▶ **Brief**: Two lines below mark the span: the one containing "middle dip: (468, 212)" and the one containing "index mcp: (1224, 830)". Set down both, plus every line between, exactly as they stand, and nothing else.
++++ Source records ++++
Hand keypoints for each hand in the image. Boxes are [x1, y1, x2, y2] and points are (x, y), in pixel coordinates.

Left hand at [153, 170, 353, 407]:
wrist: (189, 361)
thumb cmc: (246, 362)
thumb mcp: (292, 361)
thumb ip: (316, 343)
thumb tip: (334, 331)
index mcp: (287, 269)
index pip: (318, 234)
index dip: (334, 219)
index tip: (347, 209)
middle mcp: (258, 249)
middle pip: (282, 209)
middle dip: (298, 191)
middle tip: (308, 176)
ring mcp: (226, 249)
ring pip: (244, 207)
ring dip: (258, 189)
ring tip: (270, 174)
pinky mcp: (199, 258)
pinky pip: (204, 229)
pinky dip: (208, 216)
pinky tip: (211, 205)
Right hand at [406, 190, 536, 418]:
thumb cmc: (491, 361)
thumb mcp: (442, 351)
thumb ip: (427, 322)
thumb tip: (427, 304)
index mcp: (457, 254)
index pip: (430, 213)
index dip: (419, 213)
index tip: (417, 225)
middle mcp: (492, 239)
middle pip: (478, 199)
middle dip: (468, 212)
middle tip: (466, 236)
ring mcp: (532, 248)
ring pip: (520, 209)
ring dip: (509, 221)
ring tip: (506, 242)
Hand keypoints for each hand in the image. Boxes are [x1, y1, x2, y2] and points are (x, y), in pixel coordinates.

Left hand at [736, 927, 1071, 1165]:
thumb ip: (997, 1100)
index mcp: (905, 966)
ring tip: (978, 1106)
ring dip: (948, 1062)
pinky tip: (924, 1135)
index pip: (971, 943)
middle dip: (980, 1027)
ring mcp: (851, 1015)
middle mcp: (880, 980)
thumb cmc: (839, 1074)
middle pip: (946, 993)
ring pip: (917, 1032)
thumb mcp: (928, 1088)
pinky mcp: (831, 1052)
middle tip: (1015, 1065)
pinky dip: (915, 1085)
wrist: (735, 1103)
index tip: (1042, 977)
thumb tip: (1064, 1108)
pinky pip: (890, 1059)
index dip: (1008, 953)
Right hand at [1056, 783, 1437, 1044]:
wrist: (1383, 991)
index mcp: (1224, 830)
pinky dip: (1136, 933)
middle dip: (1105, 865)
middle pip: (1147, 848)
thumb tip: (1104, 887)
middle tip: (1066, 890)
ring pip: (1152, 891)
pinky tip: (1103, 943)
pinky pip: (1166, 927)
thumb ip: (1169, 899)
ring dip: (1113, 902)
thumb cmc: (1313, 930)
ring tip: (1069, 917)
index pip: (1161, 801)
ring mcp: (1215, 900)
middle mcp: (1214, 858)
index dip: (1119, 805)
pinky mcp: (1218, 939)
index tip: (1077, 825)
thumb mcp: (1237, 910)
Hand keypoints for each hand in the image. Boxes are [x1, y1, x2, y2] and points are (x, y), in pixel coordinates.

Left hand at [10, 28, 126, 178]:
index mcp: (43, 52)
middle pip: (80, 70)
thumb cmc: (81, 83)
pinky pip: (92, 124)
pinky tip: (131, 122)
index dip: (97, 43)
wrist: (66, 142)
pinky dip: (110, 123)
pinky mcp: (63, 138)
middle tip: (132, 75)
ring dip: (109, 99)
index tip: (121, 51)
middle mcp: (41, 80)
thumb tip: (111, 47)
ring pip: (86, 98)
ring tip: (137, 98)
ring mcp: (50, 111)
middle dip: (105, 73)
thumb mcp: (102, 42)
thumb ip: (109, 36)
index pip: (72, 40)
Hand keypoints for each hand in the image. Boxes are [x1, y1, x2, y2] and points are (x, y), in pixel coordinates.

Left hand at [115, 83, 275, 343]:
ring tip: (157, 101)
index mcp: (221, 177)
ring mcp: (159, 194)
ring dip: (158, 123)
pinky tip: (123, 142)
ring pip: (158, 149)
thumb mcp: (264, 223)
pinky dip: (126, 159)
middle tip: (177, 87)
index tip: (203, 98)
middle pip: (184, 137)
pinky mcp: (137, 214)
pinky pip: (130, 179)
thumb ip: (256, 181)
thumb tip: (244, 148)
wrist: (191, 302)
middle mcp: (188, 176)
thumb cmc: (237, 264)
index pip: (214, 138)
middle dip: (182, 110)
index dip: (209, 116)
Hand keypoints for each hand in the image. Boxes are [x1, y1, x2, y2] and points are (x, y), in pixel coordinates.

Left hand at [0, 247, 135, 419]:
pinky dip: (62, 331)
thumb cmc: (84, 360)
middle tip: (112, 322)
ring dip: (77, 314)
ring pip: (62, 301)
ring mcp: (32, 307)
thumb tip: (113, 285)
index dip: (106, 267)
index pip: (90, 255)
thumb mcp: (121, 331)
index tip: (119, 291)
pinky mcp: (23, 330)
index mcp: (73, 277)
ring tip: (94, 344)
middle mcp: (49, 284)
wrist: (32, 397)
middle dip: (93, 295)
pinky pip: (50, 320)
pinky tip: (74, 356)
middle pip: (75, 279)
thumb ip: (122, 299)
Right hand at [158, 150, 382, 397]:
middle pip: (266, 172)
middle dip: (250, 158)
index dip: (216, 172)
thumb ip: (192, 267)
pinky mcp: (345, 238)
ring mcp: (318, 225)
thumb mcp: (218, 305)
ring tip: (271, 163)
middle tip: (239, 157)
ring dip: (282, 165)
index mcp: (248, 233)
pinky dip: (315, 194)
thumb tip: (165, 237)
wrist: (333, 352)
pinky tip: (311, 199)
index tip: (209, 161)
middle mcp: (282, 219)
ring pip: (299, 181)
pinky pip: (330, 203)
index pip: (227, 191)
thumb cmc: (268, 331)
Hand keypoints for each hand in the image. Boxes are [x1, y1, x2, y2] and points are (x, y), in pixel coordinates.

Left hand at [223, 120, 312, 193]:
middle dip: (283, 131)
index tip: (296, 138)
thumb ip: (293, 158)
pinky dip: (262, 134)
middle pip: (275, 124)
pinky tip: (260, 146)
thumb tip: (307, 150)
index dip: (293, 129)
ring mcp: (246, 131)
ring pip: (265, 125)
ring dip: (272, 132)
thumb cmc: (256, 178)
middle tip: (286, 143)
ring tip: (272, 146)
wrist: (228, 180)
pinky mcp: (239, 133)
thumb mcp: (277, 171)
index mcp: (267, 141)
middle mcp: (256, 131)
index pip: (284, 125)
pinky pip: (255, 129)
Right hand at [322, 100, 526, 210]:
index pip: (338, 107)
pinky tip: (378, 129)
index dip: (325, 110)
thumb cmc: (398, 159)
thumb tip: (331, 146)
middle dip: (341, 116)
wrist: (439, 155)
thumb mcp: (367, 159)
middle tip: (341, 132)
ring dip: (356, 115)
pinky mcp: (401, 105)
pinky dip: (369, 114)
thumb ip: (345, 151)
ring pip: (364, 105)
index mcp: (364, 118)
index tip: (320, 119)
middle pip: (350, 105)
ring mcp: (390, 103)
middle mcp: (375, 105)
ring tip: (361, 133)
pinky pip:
++++
▶ **Result of the task**:
middle dip: (468, 212)
middle tip: (466, 236)
ring mcp: (532, 248)
ring pip: (520, 209)
ring dip: (509, 221)
ring tip: (506, 242)
Hand keypoints for each hand in the image. Boxes are [x1, y1, x2, y2] and points are (x, y), in pixel coordinates.

Left hand at [736, 927, 1071, 1165]:
thumb ip: (997, 1100)
index mcp: (905, 966)
ring tip: (978, 1106)
ring dip: (948, 1062)
pinky tip: (924, 1135)
index pip: (971, 943)
middle dip: (980, 1027)
ring mcp: (851, 1015)
middle mcp: (880, 980)
thumb cmc: (839, 1074)
middle pip: (946, 993)
ring pip: (917, 1032)
thumb mcp: (928, 1088)
pinky mcp: (831, 1052)
middle tip: (1015, 1065)
pinky dip: (915, 1085)
wrist: (735, 1103)
index tip: (1042, 977)
thumb tip: (1064, 1108)
pinky pip: (890, 1059)
index dip: (1008, 953)
Right hand at [1056, 783, 1437, 1044]:
wrist: (1383, 991)
index mcp: (1224, 830)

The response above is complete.